▶ Exercise: Set down each entry as it stands. Skip the pictures.

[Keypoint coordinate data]
------------------------------
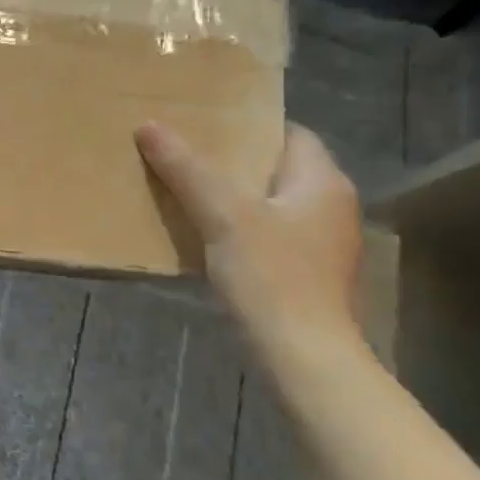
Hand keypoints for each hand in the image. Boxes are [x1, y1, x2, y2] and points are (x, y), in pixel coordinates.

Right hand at [136, 121, 361, 351]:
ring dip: (233, 196)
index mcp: (322, 182)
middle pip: (277, 168)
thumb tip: (148, 125)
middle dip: (233, 161)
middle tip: (185, 152)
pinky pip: (269, 234)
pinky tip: (205, 234)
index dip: (249, 125)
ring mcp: (321, 243)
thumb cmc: (271, 275)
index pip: (290, 134)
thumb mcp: (223, 215)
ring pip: (270, 203)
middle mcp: (330, 206)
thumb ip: (187, 169)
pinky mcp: (307, 273)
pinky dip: (239, 227)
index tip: (206, 124)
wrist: (303, 355)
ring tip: (186, 188)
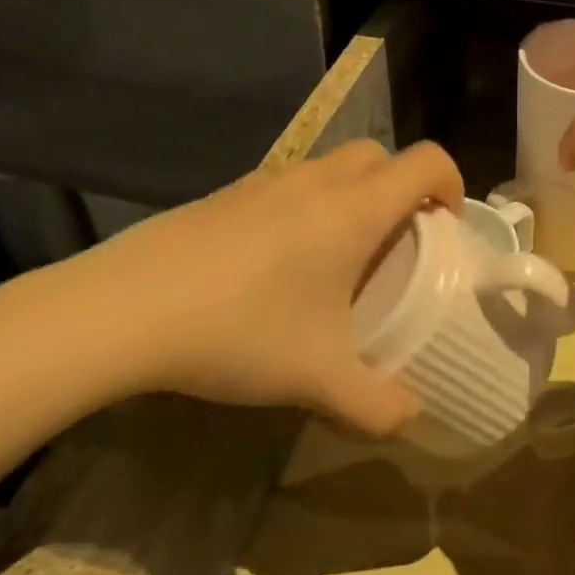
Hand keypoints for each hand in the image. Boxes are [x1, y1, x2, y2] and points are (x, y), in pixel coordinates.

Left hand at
------------------------------
▶ Finished exercise:
Hand keypoints for each hand in the image. Boxes are [x1, y1, x2, y2] and points are (x, y), in pixel coordinates.

Right hand at [136, 121, 361, 351]:
ring dip: (233, 196)
index mcp: (322, 182)
middle pip: (277, 168)
thumb tip: (148, 125)
middle dip: (233, 161)
middle tip: (185, 152)
pinky pip: (269, 234)
pinky tip: (205, 234)
index dip: (249, 125)
ring mcp: (321, 243)
thumb cmc: (271, 275)
index pip: (290, 134)
thumb mcp: (223, 215)
ring pip: (270, 203)
middle mcp: (330, 206)
thumb ip: (187, 169)
pinky mcp: (307, 273)
pinky dip: (239, 227)
index tip: (206, 124)
wrist: (303, 355)
ring tip: (186, 188)
Hand keypoints for each hand in the image. Boxes are [x1, y1, x2, y2] and points are (x, y), in pixel coordinates.

Left hand at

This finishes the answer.